*Your goal*:
Would you reproduce all of the entries below, character for character?

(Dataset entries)
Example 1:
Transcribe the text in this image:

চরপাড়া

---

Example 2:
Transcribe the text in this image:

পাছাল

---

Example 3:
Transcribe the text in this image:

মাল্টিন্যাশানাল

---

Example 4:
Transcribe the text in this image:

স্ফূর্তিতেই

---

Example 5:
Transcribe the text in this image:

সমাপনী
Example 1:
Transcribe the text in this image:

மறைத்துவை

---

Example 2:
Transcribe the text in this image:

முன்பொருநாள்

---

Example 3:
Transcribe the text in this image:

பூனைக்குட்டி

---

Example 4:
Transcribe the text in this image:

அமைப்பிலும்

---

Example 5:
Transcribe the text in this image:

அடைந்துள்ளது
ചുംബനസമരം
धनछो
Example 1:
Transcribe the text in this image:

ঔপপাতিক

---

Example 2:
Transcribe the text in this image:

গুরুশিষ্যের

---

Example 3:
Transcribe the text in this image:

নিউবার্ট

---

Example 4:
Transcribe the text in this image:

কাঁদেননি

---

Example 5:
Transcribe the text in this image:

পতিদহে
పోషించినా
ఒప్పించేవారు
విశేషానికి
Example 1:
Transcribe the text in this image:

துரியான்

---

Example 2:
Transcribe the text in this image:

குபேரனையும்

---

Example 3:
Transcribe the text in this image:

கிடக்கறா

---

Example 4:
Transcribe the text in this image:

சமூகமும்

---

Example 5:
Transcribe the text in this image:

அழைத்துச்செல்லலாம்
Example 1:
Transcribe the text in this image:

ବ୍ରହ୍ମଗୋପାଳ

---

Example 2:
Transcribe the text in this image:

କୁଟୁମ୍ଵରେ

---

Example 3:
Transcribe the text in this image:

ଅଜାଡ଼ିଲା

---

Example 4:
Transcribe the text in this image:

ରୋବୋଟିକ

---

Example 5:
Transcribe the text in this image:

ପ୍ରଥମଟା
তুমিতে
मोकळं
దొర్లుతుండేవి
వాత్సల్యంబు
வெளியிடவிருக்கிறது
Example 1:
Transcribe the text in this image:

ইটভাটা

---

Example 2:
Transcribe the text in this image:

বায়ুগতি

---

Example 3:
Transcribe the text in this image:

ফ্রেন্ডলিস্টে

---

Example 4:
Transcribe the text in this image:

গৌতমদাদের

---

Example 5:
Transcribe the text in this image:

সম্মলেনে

*Exercise response*:
Example 1:
Transcribe the text in this image:

চরপাড়া

---

Example 2:
Transcribe the text in this image:

পাছাল

---

Example 3:
Transcribe the text in this image:

মাল্টিন্যাশানাল

---

Example 4:
Transcribe the text in this image:

স্ফূর্তিতেই

---

Example 5:
Transcribe the text in this image:

সমাপনী
Example 1:
Transcribe the text in this image:

மறைத்துவை

---

Example 2:
Transcribe the text in this image:

முன்பொருநாள்

---

Example 3:
Transcribe the text in this image:

பூனைக்குட்டி

---

Example 4:
Transcribe the text in this image:

அமைப்பிலும்

---

Example 5:
Transcribe the text in this image:

அடைந்துள்ளது
ചുംബനസമരം
धनछो
Example 1:
Transcribe the text in this image:

ঔপপাতিক

---

Example 2:
Transcribe the text in this image:

গুরুশিষ্যের

---

Example 3:
Transcribe the text in this image:

নিউবার্ট

---

Example 4:
Transcribe the text in this image:

কাঁদেননি

---

Example 5:
Transcribe the text in this image:

পতিদহে
పోషించినా
ఒప్పించేవారు
విశేషానికి
Example 1:
Transcribe the text in this image:

துரியான்

---

Example 2:
Transcribe the text in this image:

குபேரனையும்

---

Example 3:
Transcribe the text in this image:

கிடக்கறா

---

Example 4:
Transcribe the text in this image:

சமூகமும்

---

Example 5:
Transcribe the text in this image:

அழைத்துச்செல்லலாம்
Example 1:
Transcribe the text in this image:

ବ୍ରହ୍ମଗୋପାଳ

---

Example 2:
Transcribe the text in this image:

କୁଟୁମ୍ଵରେ

---

Example 3:
Transcribe the text in this image:

ଅଜାଡ଼ିଲା

---

Example 4:
Transcribe the text in this image:

ରୋବୋଟିକ

---

Example 5:
Transcribe the text in this image:

ପ୍ରଥମଟା
তুমিতে
मोकळं
దొర్లుతుండేవి
వాత్సల్యంబు
வெளியிடவிருக்கிறது
Example 1:
Transcribe the text in this image:

ইটভাটা

---

Example 2:
Transcribe the text in this image:

বায়ুগতি

---

Example 3:
Transcribe the text in this image:

ফ্রেন্ডলিস্টে

---

Example 4:
Transcribe the text in this image:

গৌতমদাদের

---

Example 5:
Transcribe the text in this image:

সম্মলেনে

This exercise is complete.